◆ **EXERCISE REQUIREMENTS**:
Copy everything from the start of the material down to and including the line containing "0.113823, 0.878412, -0.875322]]", character for character, and leave the pictures out of your answer.

◆ **WORKING DATA**:

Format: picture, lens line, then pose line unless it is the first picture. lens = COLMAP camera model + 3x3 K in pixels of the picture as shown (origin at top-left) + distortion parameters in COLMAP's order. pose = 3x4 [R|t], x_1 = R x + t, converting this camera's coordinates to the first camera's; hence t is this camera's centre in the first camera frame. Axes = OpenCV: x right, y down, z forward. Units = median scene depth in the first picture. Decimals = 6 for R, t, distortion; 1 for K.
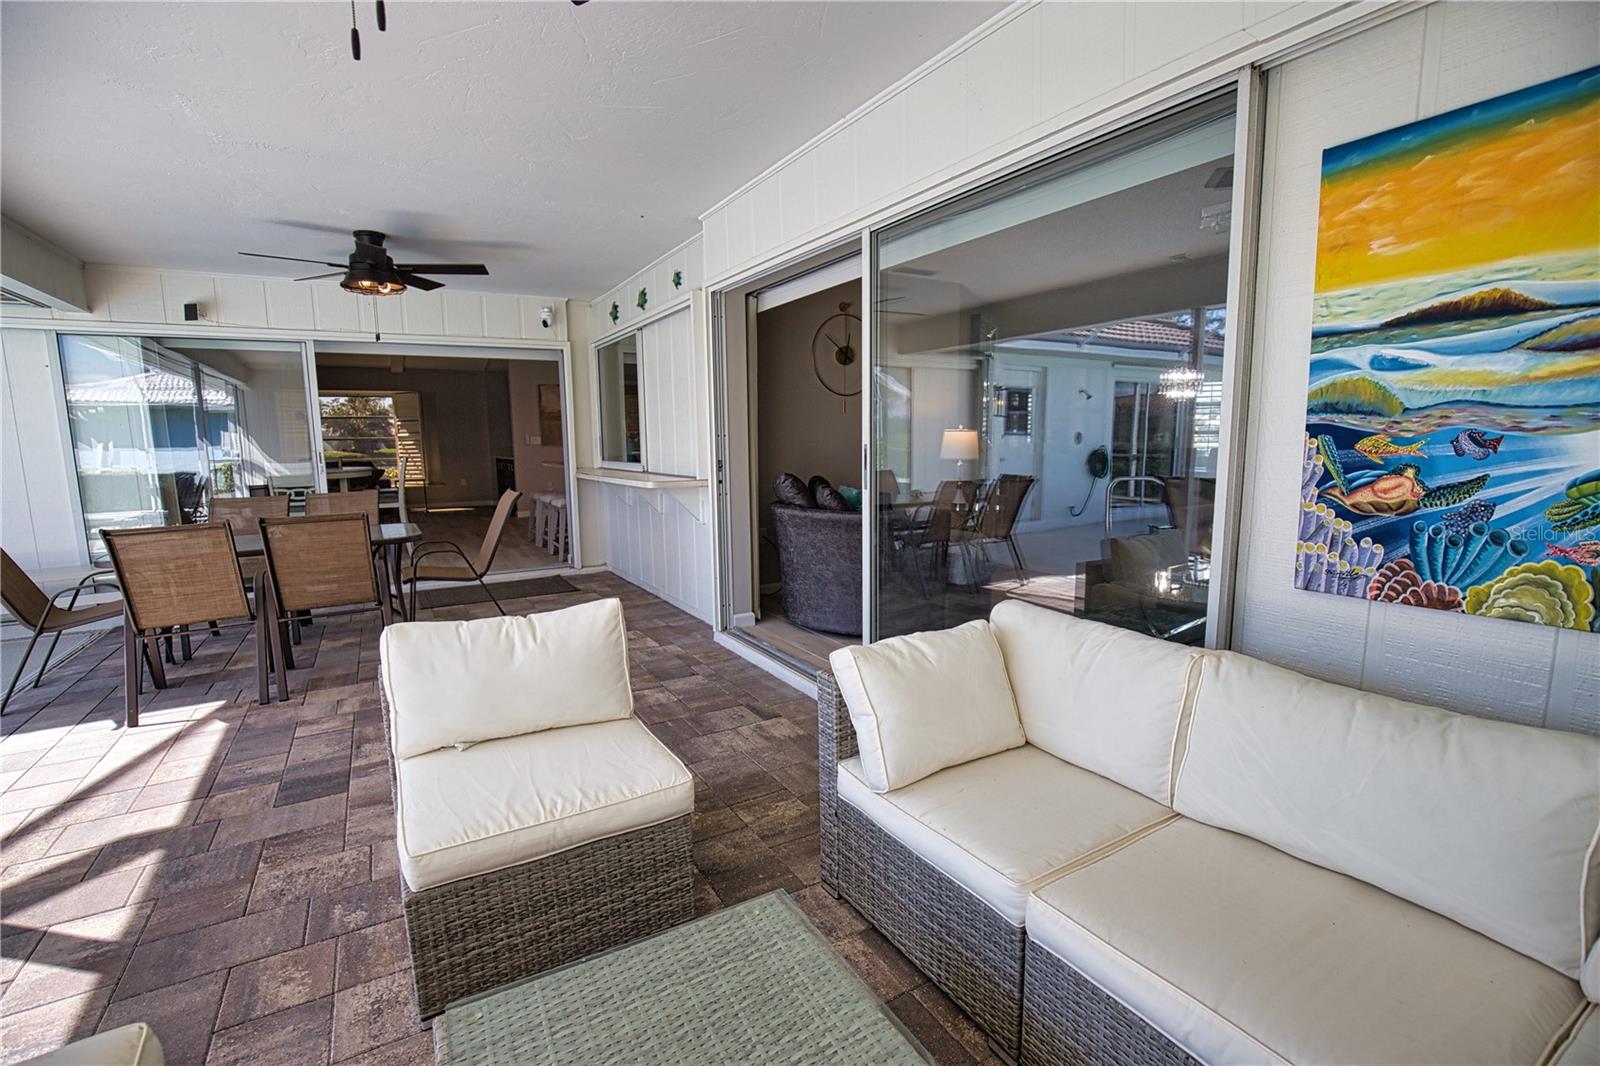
lens RADIAL K [[714.8, 0, 807.5], [0, 714.8, 550.6], [0, 0, 1]] dist [-0.026464, 0.000139]
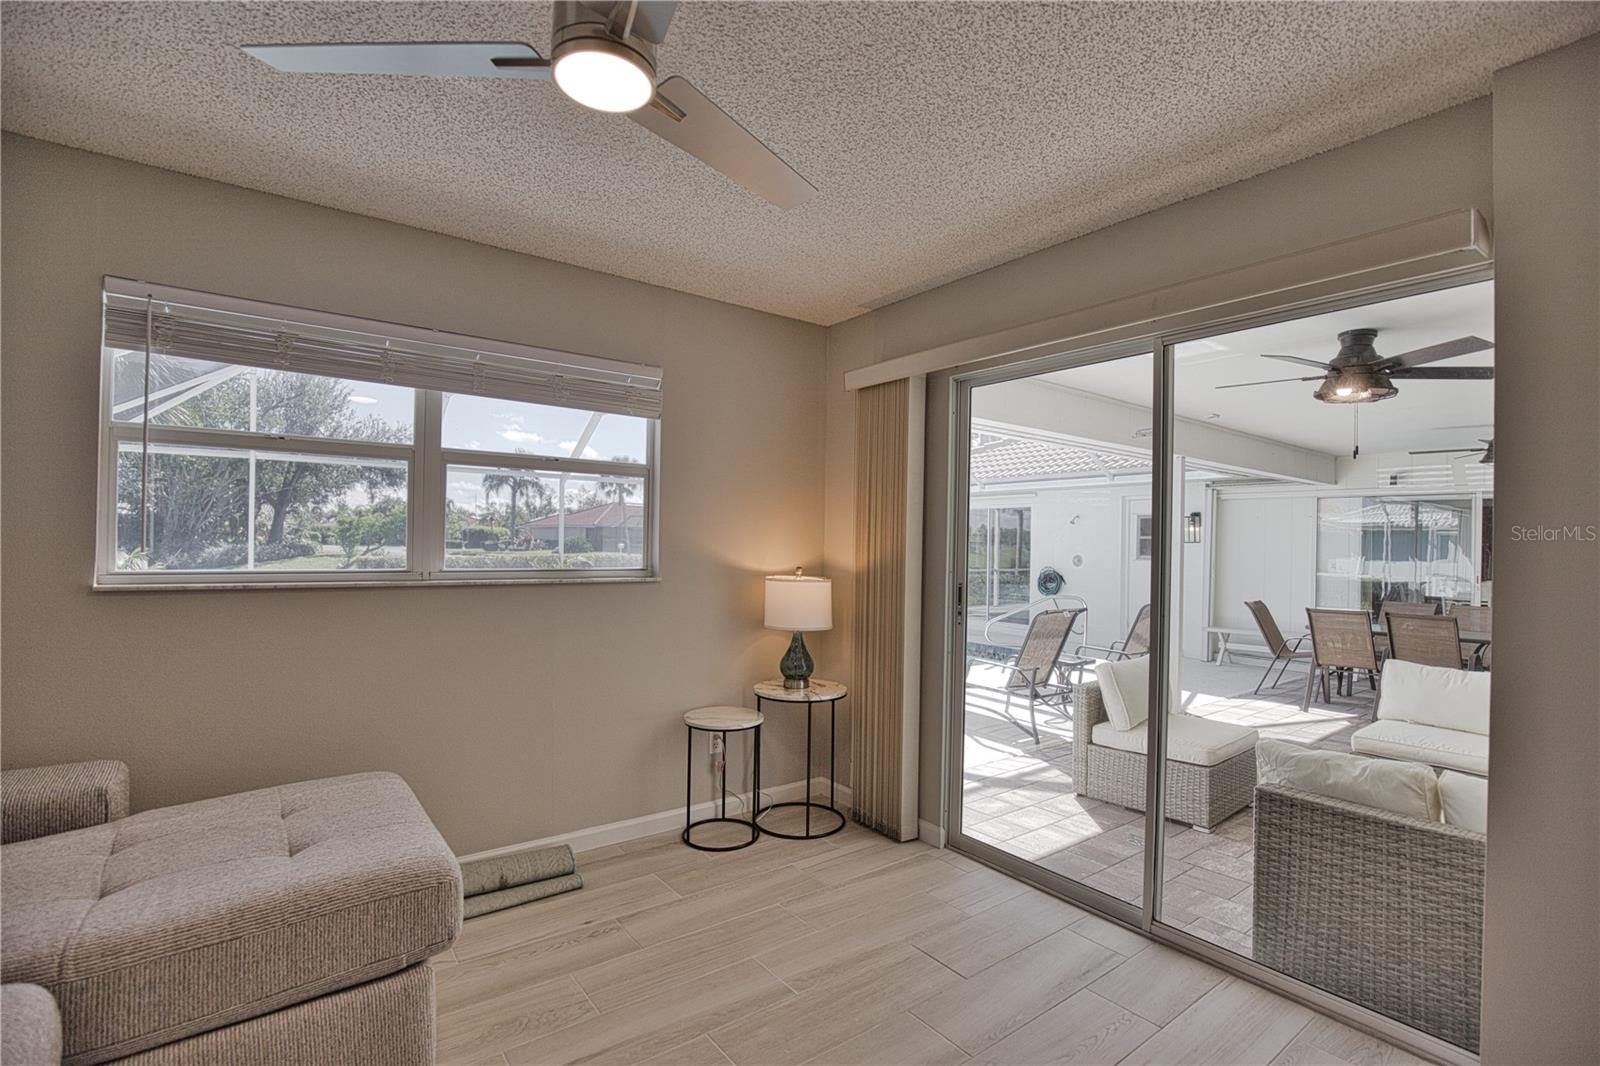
lens RADIAL K [[733.1, 0, 808.6], [0, 733.1, 541.3], [0, 0, 1]] dist [-0.040490, 0.009905]
pose [[0.113140, 0.012046, -0.993506, 0.914793], [-0.179321, 0.983754, -0.008493, 0.060559], [0.977263, 0.179117, 0.113462, -0.701767]]
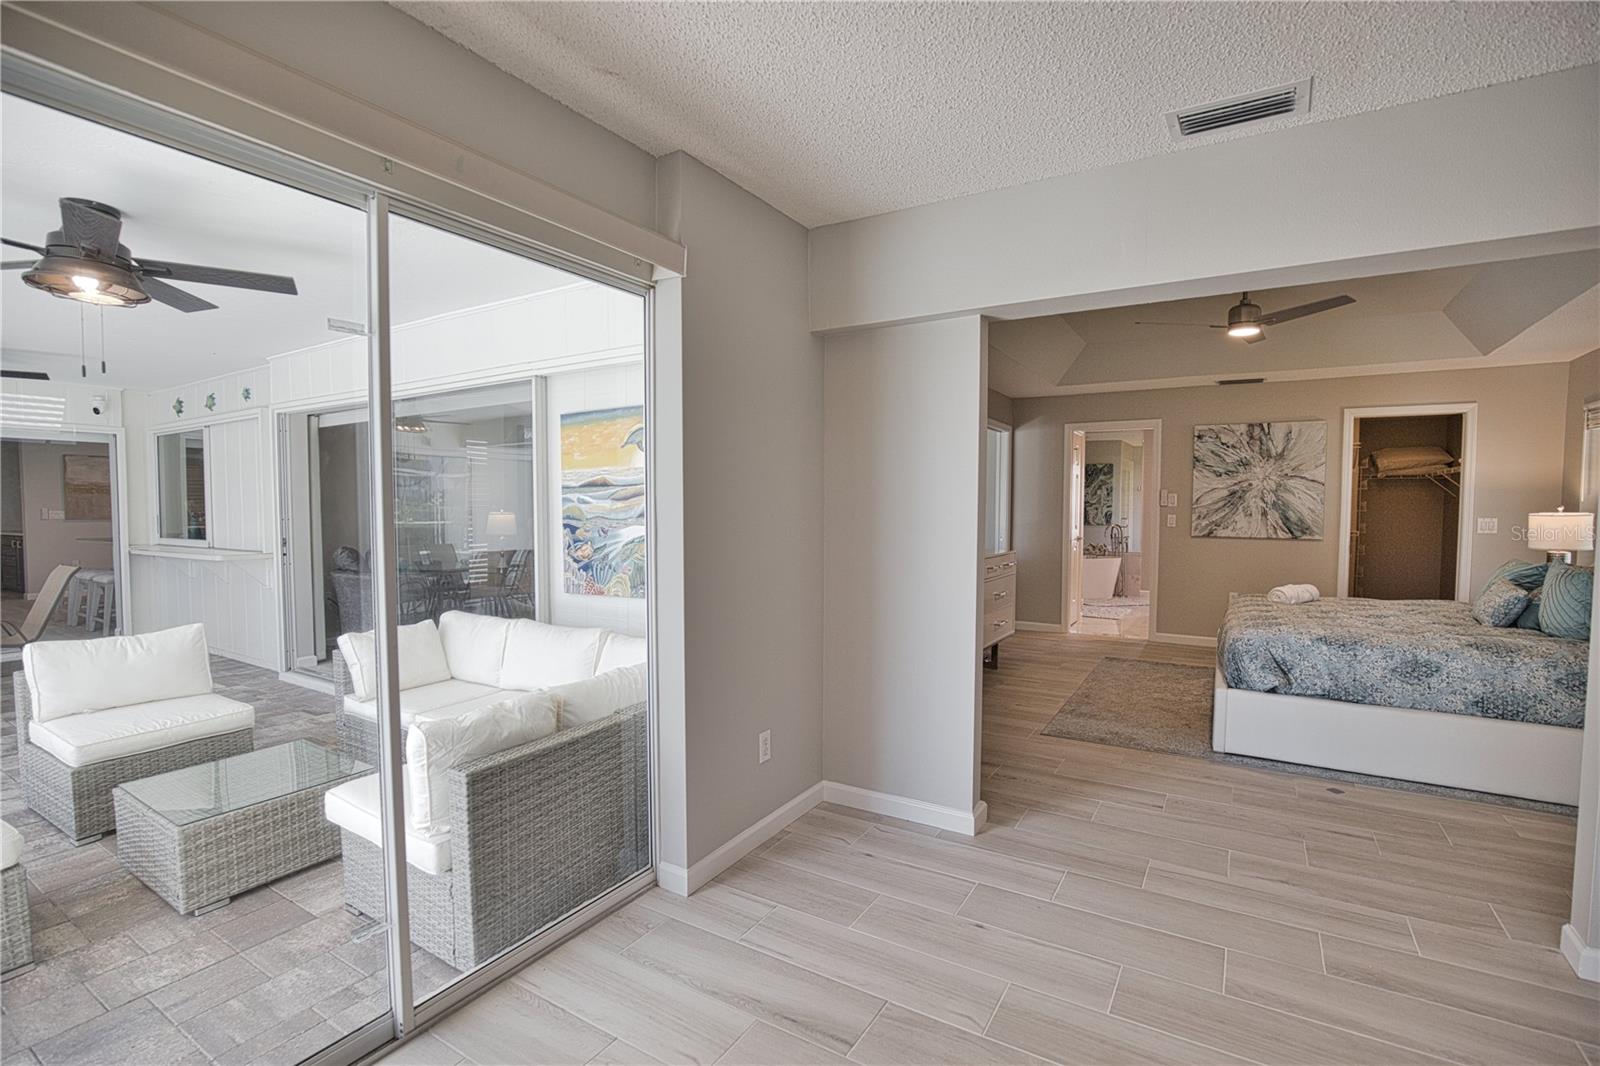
lens RADIAL K [[733.1, 0, 808.6], [0, 733.1, 541.3], [0, 0, 1]] dist [-0.040490, 0.009905]
pose [[0.883508, -0.011115, 0.468284, 0.158340], [0.063065, 0.993439, -0.095405, 0.095525], [-0.464151, 0.113823, 0.878412, -0.875322]]
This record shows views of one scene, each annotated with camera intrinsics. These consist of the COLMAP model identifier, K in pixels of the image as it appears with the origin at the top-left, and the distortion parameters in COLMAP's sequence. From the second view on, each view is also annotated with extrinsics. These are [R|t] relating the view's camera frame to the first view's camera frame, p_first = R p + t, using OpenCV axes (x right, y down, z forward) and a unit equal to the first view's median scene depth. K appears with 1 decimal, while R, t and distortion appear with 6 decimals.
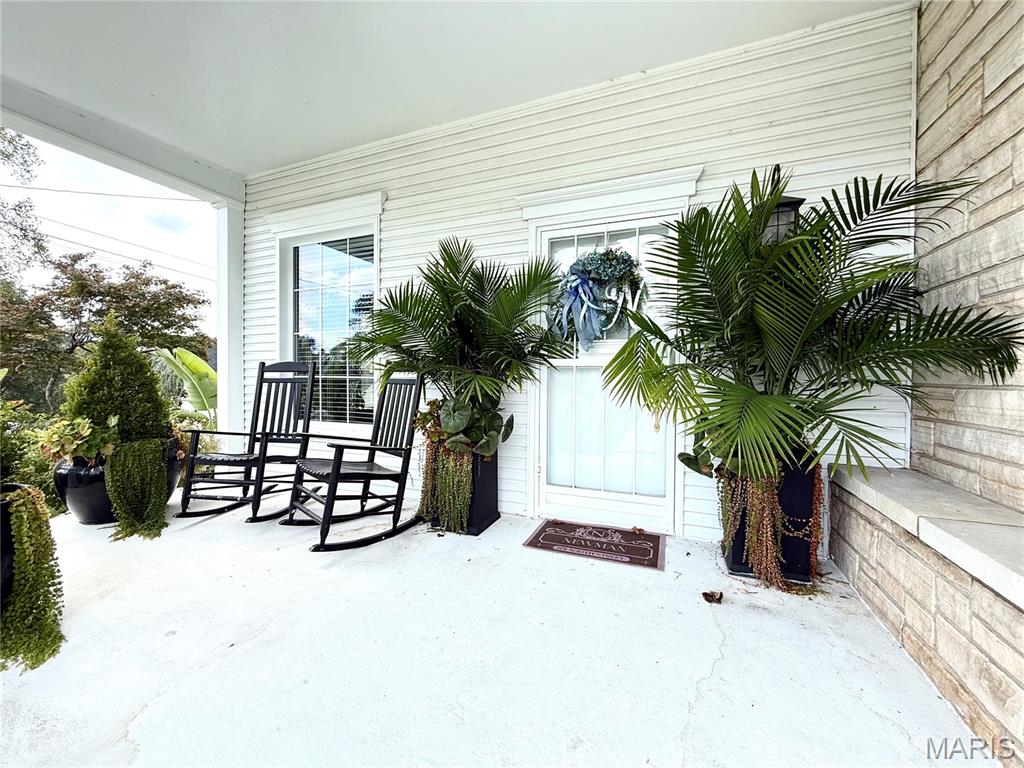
lens RADIAL K [[414.1, 0, 512.0], [0, 414.1, 384.0], [0, 0, 1]] dist [-0.001596, -0.000094]
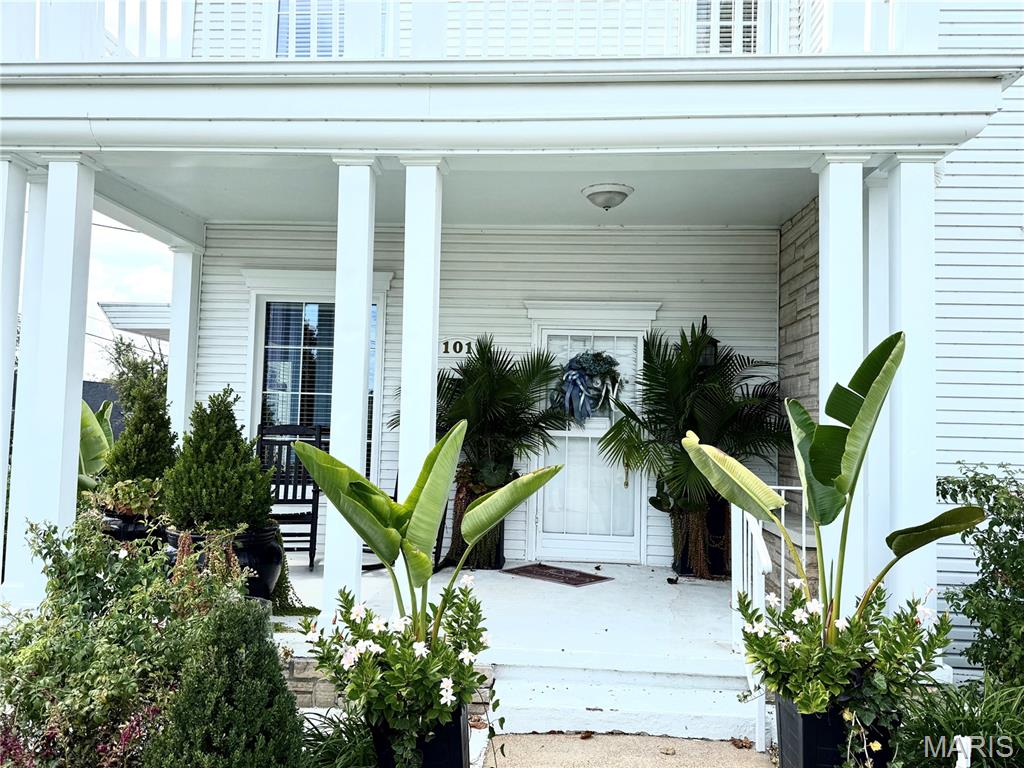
lens RADIAL K [[815.6, 0, 512.0], [0, 815.6, 384.0], [0, 0, 1]] dist [0.128162, -0.000529]
pose [[0.945408, 0.040388, 0.323378, -0.900384], [-0.017319, 0.997115, -0.073903, -0.016836], [-0.325430, 0.064268, 0.943380, -1.445143]]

◆ **YOUR SOLUTION**:
Format: picture, lens line, then pose line unless it is the first picture. lens = COLMAP camera model + 3x3 K in pixels of the picture as shown (origin at top-left) + distortion parameters in COLMAP's order. pose = 3x4 [R|t], x_1 = R x + t, converting this camera's coordinates to the first camera's; hence t is this camera's centre in the first camera frame. Axes = OpenCV: x right, y down, z forward. Units = median scene depth in the first picture. Decimals = 6 for R, t, distortion; 1 for K.
lens RADIAL K [[714.8, 0, 807.5], [0, 714.8, 550.6], [0, 0, 1]] dist [-0.026464, 0.000139]
lens RADIAL K [[733.1, 0, 808.6], [0, 733.1, 541.3], [0, 0, 1]] dist [-0.040490, 0.009905]
pose [[0.113140, 0.012046, -0.993506, 0.914793], [-0.179321, 0.983754, -0.008493, 0.060559], [0.977263, 0.179117, 0.113462, -0.701767]]
lens RADIAL K [[733.1, 0, 808.6], [0, 733.1, 541.3], [0, 0, 1]] dist [-0.040490, 0.009905]
pose [[0.883508, -0.011115, 0.468284, 0.158340], [0.063065, 0.993439, -0.095405, 0.095525], [-0.464151, 0.113823, 0.878412, -0.875322]]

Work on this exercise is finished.